▶ EXERCISE DATA:
((
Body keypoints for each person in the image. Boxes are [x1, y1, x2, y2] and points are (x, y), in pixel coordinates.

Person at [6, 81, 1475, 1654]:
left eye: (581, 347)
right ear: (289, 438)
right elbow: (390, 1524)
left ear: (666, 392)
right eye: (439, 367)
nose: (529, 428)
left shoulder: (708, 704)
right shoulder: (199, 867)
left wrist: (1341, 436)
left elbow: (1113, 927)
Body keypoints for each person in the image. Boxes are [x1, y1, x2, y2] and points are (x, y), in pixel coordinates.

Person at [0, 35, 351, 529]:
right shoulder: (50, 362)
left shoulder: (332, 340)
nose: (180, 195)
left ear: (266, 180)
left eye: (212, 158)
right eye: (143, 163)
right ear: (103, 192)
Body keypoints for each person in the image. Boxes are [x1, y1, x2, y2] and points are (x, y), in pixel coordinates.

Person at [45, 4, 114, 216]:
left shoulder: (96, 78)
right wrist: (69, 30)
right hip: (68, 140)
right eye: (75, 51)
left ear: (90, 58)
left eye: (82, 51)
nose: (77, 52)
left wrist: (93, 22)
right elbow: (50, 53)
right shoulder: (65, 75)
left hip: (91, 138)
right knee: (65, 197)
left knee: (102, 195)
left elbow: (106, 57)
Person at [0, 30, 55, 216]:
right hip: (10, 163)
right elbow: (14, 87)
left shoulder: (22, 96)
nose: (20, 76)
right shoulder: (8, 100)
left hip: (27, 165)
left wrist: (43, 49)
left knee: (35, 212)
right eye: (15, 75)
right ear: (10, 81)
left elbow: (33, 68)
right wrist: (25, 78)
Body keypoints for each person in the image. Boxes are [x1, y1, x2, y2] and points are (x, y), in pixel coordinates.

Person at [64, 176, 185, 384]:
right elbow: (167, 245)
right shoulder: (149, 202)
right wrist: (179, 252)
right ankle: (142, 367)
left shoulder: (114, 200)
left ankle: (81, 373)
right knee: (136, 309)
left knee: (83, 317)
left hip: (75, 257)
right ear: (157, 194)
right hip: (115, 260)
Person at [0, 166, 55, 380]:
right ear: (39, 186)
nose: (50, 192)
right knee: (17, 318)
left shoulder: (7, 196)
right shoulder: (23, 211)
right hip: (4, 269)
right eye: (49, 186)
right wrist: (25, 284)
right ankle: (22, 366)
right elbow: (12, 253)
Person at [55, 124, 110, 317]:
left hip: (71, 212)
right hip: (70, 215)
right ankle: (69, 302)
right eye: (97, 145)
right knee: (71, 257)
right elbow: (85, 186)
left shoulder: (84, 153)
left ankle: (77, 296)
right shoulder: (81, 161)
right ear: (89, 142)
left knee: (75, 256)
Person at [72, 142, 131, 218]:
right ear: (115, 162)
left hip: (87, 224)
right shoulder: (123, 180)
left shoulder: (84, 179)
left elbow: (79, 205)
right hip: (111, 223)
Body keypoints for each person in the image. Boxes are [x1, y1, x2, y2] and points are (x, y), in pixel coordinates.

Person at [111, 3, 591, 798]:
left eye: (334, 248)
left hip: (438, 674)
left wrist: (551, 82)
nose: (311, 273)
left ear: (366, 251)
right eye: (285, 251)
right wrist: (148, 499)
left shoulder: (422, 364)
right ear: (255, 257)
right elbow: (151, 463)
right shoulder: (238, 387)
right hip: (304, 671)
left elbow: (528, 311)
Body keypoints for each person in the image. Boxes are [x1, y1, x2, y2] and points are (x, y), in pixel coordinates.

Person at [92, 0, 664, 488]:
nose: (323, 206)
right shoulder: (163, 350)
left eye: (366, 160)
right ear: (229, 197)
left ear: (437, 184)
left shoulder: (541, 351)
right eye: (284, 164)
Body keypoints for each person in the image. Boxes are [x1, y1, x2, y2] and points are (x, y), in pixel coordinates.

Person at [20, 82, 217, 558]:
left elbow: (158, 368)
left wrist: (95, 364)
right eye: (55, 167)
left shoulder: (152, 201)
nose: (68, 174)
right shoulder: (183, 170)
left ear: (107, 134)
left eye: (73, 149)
))
▶ TASK TO COMPLETE:
However many lines the data holds, return each one exactly.

▶ EXERCISE OUTPUT:
Body keypoints for each person in the image. Boxes are [x1, y1, x2, y2] and points are (x, y), in pixel coordinates.

Person at [6, 81, 1475, 1654]:
left eye: (581, 347)
right ear: (289, 438)
right elbow: (390, 1524)
left ear: (666, 392)
right eye: (439, 367)
nose: (529, 428)
left shoulder: (708, 704)
right shoulder: (199, 867)
left wrist: (1341, 436)
left elbow: (1113, 927)
Body keypoints for each person in the image. Boxes are [x1, y1, x2, y2] and points are (x, y), in pixel coordinates.

Person at [0, 35, 351, 529]:
right shoulder: (50, 362)
left shoulder: (332, 340)
nose: (180, 195)
left ear: (266, 180)
left eye: (212, 158)
right eye: (143, 163)
right ear: (103, 192)
Body keypoints for each person in the image. Boxes are [x1, y1, x2, y2] and points are (x, y), in pixel coordinates.

Person at [45, 4, 114, 216]:
left shoulder: (96, 78)
right wrist: (69, 30)
right hip: (68, 140)
right eye: (75, 51)
left ear: (90, 58)
left eye: (82, 51)
nose: (77, 52)
left wrist: (93, 22)
right elbow: (50, 53)
right shoulder: (65, 75)
left hip: (91, 138)
right knee: (65, 197)
left knee: (102, 195)
left elbow: (106, 57)
Person at [0, 30, 55, 216]:
right hip: (10, 163)
right elbow: (14, 87)
left shoulder: (22, 96)
nose: (20, 76)
right shoulder: (8, 100)
left hip: (27, 165)
left wrist: (43, 49)
left knee: (35, 212)
right eye: (15, 75)
right ear: (10, 81)
left elbow: (33, 68)
right wrist: (25, 78)
Body keypoints for each person in the image. Boxes are [x1, y1, x2, y2] and points are (x, y), in pixel coordinates.

Person at [64, 176, 185, 384]:
right elbow: (167, 245)
right shoulder: (149, 202)
right wrist: (179, 252)
right ankle: (142, 367)
left shoulder: (114, 200)
left ankle: (81, 373)
right knee: (136, 309)
left knee: (83, 317)
left hip: (75, 257)
right ear: (157, 194)
right hip: (115, 260)
Person at [0, 166, 55, 380]:
right ear: (39, 186)
nose: (50, 192)
right knee: (17, 318)
left shoulder: (7, 196)
right shoulder: (23, 211)
right hip: (4, 269)
right eye: (49, 186)
right wrist: (25, 284)
right ankle: (22, 366)
right elbow: (12, 253)
Person at [55, 124, 110, 317]:
left hip: (71, 212)
right hip: (70, 215)
right ankle: (69, 302)
right eye: (97, 145)
right knee: (71, 257)
right elbow: (85, 186)
left shoulder: (84, 153)
left ankle: (77, 296)
right shoulder: (81, 161)
right ear: (89, 142)
left knee: (75, 256)
Person at [72, 142, 131, 218]:
right ear: (115, 162)
left hip: (87, 224)
right shoulder: (123, 180)
left shoulder: (84, 179)
left elbow: (79, 205)
right hip: (111, 223)
Body keypoints for each person in the image. Boxes are [x1, y1, x2, y2] and points are (x, y), in pixel coordinates.

Person at [111, 3, 591, 798]:
left eye: (334, 248)
left hip: (438, 674)
left wrist: (551, 82)
nose: (311, 273)
left ear: (366, 251)
right eye: (285, 251)
right wrist: (148, 499)
left shoulder: (422, 364)
right ear: (255, 257)
right elbow: (151, 463)
right shoulder: (238, 387)
right hip: (304, 671)
left elbow: (528, 311)
Body keypoints for each person in the image. Boxes are [x1, y1, x2, y2] and points are (x, y), in pixel coordinates.

Person at [92, 0, 664, 488]:
nose: (323, 206)
right shoulder: (163, 350)
left eye: (366, 160)
right ear: (229, 197)
left ear: (437, 184)
left shoulder: (541, 351)
right eye: (284, 164)
Body keypoints for each person in the image. Boxes are [x1, y1, x2, y2] and points are (x, y), in pixel coordinates.

Person at [20, 82, 217, 558]:
left elbow: (158, 368)
left wrist: (95, 364)
right eye: (55, 167)
left shoulder: (152, 201)
nose: (68, 174)
right shoulder: (183, 170)
left ear: (107, 134)
left eye: (73, 149)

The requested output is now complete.